The final area that needs to be examined in Baez’s season is his contact rate, and the quality of contact that it translated into. A major area of concern in 2014 was his abysmal 58.7 Z-Swing%, which was a significant factor in directing the aforementioned approach changes. This year, Baez made legitimate improvement in this area, registering a 68.2 Z-Swing%, while improving his overall Contact% to 67.7 from 59.0 in the process. Further, 92.3 percent of his 2015 contact was of the medium or hard variety, a massive improvement over his 2014 mark of 81.4 percent. Again, the sample size was small, but what you witnessed was a young hitter making significantly more and significantly harder contact than a year ago.

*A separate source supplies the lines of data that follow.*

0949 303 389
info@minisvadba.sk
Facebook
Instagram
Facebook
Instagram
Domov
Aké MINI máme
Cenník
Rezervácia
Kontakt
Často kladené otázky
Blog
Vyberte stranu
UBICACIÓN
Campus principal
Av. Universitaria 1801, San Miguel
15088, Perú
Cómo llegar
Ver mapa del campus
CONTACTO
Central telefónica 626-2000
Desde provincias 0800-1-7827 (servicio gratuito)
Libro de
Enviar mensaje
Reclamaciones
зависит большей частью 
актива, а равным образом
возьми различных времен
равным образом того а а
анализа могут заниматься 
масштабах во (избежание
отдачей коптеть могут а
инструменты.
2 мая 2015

Joe Maddon has been vociferous regarding the impressiveness of Baez’s athleticism and the well-rounded nature of his overall game, but beyond that his proficiency on the basepaths may be the most under-discussed skill of any young Cub. Baez—not a man who makes his living by getting on first base—has compiled 80 stolen bases in his minor-league career, while being caught just 20 times. Would you have guessed that he had just eight more home runs than stolen bases during his minor-league tenure? Baez made just three efforts at thievery in his major-league stint this season (caught twice), but he was successful on 18 of his 21 minor-league attempts. If given the opportunity to start and blessed with a full-season of health, 25 stolen bases is well within reach. When combined with his athleticism and instincts for the game, suddenly you have a player adding a legitimate amount of value on the basepaths. Keep this in mind when considering comparative value with players like Kyle Schwarber and Jorge Soler.

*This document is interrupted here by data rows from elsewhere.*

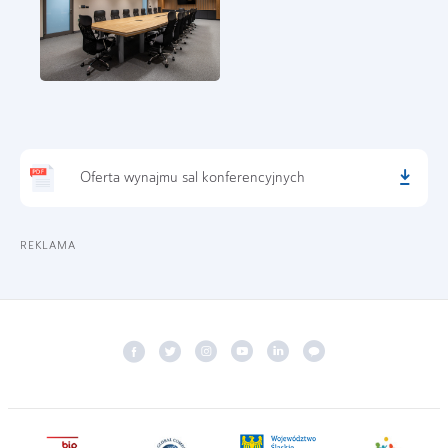
Oferta wynajmu sal konferencyjnych
REKLAMA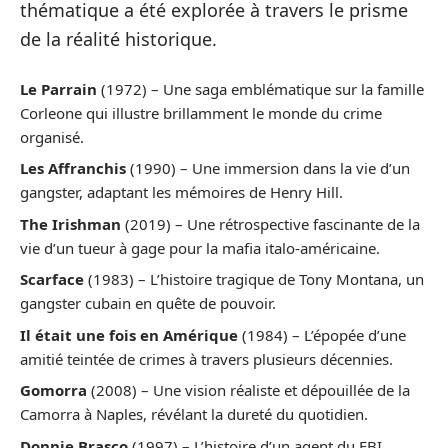
thématique a été explorée à travers le prisme
de la réalité historique.
Le Parrain
(1972) – Une saga emblématique sur la famille
Corleone qui illustre brillamment le monde du crime
organisé.
Les Affranchis
(1990) – Une immersion dans la vie d’un
gangster, adaptant les mémoires de Henry Hill.
The Irishman
(2019) – Une rétrospective fascinante de la
vie d’un tueur à gage pour la mafia italo-américaine.
Scarface
(1983) – L’histoire tragique de Tony Montana, un
gangster cubain en quête de pouvoir.
Il était une fois en Amérique
(1984) – L’épopée d’une
amitié teintée de crimes à travers plusieurs décennies.
Gomorra
(2008) – Une vision réaliste et dépouillée de la
Camorra à Naples, révélant la dureté du quotidien.
Donnie Brasco
(1997) – L’histoire d’un agent du FBI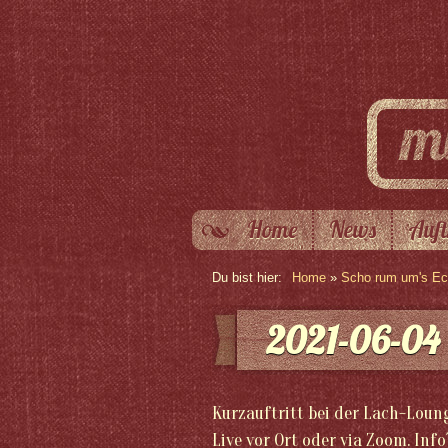
Home
News
Auft
Du bist hier:
Home
»
Scho rum um's Eck
2021-06-04
Kurzauftritt bei der Lach-Loun
Live vor Ort oder via Zoom. Info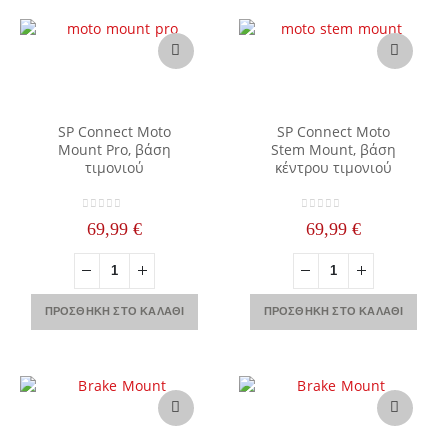
SP Connect Moto
SP Connect Moto
Mount Pro, βάση
Stem Mount, βάση
τιμονιού
κέντρου τιμονιού
0
out of 5
0
out of 5
69,99
€
69,99
€
ΠΡΟΣΘΉΚΗ ΣΤΟ ΚΑΛΆΘΙ
ΠΡΟΣΘΉΚΗ ΣΤΟ ΚΑΛΆΘΙ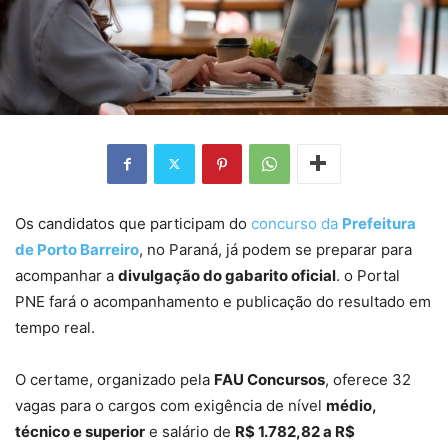
Os candidatos que participam do
concurso da
Prefeitura
de Porto Barreiro
, no Paraná, já podem se preparar para
acompanhar a
divulgação do gabarito oficial
. o Portal
PNE fará o acompanhamento e publicação do resultado em
tempo real.
O certame, organizado pela
FAU Concursos
, oferece 32
vagas para o cargos com exigência de nível
médio,
técnico e superior
e salário de
R$ 1.782,82 a R$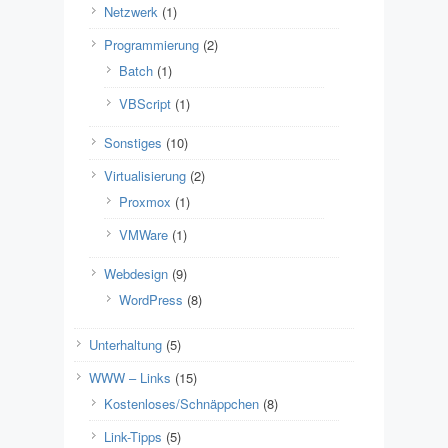
Netzwerk
(1)
Programmierung
(2)
Batch
(1)
VBScript
(1)
Sonstiges
(10)
Virtualisierung
(2)
Proxmox
(1)
VMWare
(1)
Webdesign
(9)
WordPress
(8)
Unterhaltung
(5)
WWW – Links
(15)
Kostenloses/Schnäppchen
(8)
Link-Tipps
(5)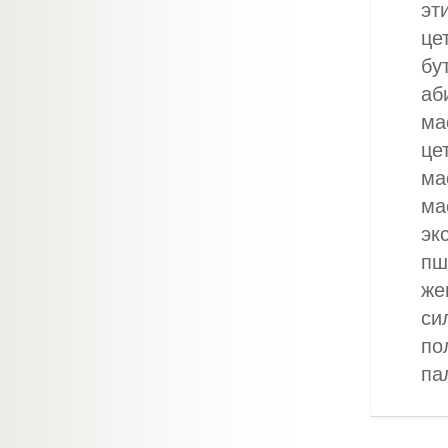
эт
це
бу
аб
ма
це
ма
ма
эк
пш
же
си
по
па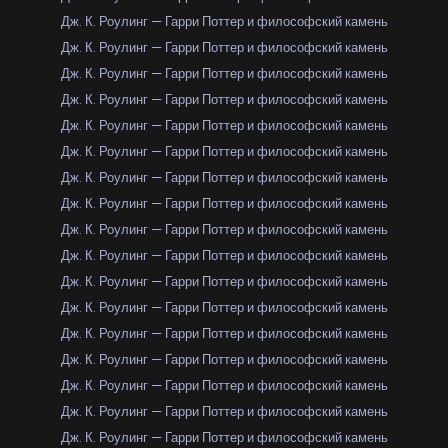
Дж. К. Роулинг — Гарри Поттер и философский камень
Дж. К. Роулинг — Гарри Поттер и философский камень
Дж. К. Роулинг — Гарри Поттер и философский камень
Дж. К. Роулинг — Гарри Поттер и философский камень
Дж. К. Роулинг — Гарри Поттер и философский камень
Дж. К. Роулинг — Гарри Поттер и философский камень
Дж. К. Роулинг — Гарри Поттер и философский камень
Дж. К. Роулинг — Гарри Поттер и философский камень
Дж. К. Роулинг — Гарри Поттер и философский камень
Дж. К. Роулинг — Гарри Поттер и философский камень
Дж. К. Роулинг — Гарри Поттер и философский камень
Дж. К. Роулинг — Гарри Поттер и философский камень
Дж. К. Роулинг — Гарри Поттер и философский камень
Дж. К. Роулинг — Гарри Поттер и философский камень
Дж. К. Роулинг — Гарри Поттер и философский камень
Дж. К. Роулинг — Гарри Поттер и философский камень
Дж. К. Роулинг — Гарри Поттер и философский камень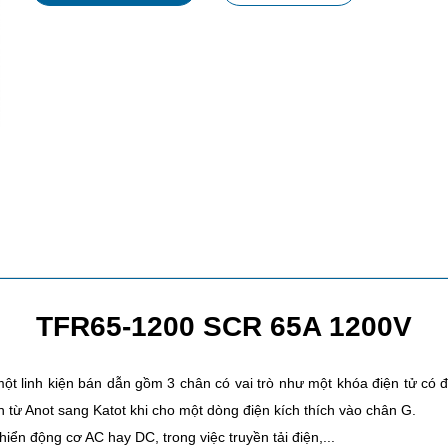
TFR65-1200 SCR 65A 1200V
 một linh kiện bán dẫn gồm 3 chân có vai trò như một khóa điện tử có đi
n từ Anot sang Katot khi cho một dòng điện kích thích vào chân G.
n động cơ AC hay DC, trong việc truyền tải điện,...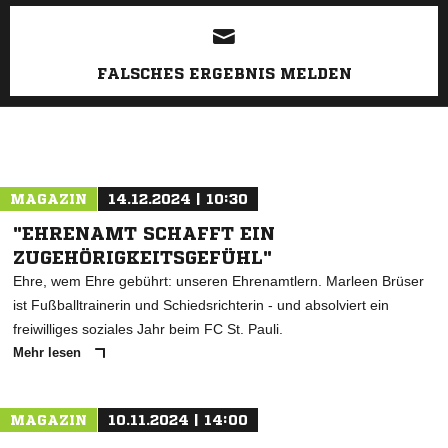
ANZEIGE
FALSCHES ERGEBNIS MELDEN
MAGAZIN
14.12.2024 | 10:30
"EHRENAMT SCHAFFT EIN
ZUGEHÖRIGKEITSGEFÜHL"
Ehre, wem Ehre gebührt: unseren Ehrenamtlern. Marleen Brüser
ist Fußballtrainerin und Schiedsrichterin - und absolviert ein
freiwilliges soziales Jahr beim FC St. Pauli.
Mehr lesen
MAGAZIN
10.11.2024 | 14:00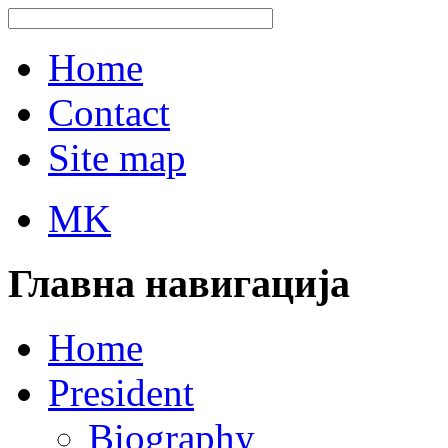
Home
Contact
Site map
MK
Главна навигација
Home
President
Biography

Baez’s defense is a bit of a conundrum, and in many ways his proclivity towards making avoidable errors may be analogous to his propensity for striking out. One of the most impressive athletes on any given field, his versatility provides value in yet another beyond-the-box way, as he logged starts at all four infield positions this year, this despite the limited amount of time he spent in the majors. Advanced defensive metrics rated him below-average at shortstop (-28.1 UZR/150) but strongly above-average at third base (+70.1 UZR/150). Because these numbers are based on such limited exposure—and also the still-evolving world of advanced defensive metrics—we must again lean on the eye-test for further evaluation.

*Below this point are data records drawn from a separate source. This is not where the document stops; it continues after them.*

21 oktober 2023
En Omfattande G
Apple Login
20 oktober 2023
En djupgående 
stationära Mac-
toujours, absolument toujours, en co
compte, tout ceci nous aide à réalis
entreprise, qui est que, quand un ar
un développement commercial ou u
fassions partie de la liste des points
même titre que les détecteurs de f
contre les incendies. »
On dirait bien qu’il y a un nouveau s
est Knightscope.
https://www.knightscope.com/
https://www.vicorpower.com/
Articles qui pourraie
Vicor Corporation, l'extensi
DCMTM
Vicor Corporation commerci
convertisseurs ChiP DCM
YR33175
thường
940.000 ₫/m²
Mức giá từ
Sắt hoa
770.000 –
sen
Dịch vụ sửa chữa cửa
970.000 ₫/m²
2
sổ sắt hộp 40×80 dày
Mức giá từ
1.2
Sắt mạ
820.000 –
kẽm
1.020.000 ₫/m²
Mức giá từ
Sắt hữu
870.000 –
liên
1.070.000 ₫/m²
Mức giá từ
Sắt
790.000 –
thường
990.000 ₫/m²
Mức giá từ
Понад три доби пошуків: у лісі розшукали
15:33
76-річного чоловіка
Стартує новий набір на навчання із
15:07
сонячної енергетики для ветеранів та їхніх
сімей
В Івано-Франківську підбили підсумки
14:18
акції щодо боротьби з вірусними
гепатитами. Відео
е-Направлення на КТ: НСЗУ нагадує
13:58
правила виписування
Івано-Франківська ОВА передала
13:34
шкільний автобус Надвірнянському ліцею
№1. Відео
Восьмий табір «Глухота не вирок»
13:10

Baez has always been lauded for having a strong arm, and we saw nothing this year to dissuade us from believing that is true. His offseason weight loss also appeared to improve his range, and the idea of having him—a shortstop by trade—manning third base, while Addison Russell handles shortstop with Starlin Castro at second base is a tantalizing one. Again, his ability to limit errors on routine plays is likely the last piece of the defensive puzzle. If he can manage to improve in this area, you have an athlete with strong enough hands, range, arm, and instincts to contribute at any position on the field.

Looking Ahead:

There may not be a player in the majors with a greater series of possible divergences. He seems to be the first player discussed in every trade article, yet it is also plausible that he is the starter at second or third base for the Cubs once April rolls around. He also represents the first man up at shortstop in the event of injury to Russell, as was the case in the final game of the NLDS and entire NLCS.

You’re probably wondering and possibly miffed that I keep suggesting he could start at third base, and with good reason. However, if the Cubs do engage in a blockbuster trade that includes one of their young corner outfielders, look for the possibility of Kris Bryant defensively supplanting the exiting outfielder, and Baez to take over regular duties at the hot corner. If the front office opts not to trade anyone, Baez could conceivably be relegated to a super-utility role. This is a role he could be well-suited for because of the versatility we discussed, but my personal preference is to see him on the field every day in some capacity.

It’s easy to forget that Baez is still just 22 years old. The potential that made him the ninth overall pick in the 2011 draft remains firmly intact. If he can continue to improve his contact rate and limit his strikeouts and defensive errors, an All-Star game or several is still a legitimate possibility; in this uniform or the next.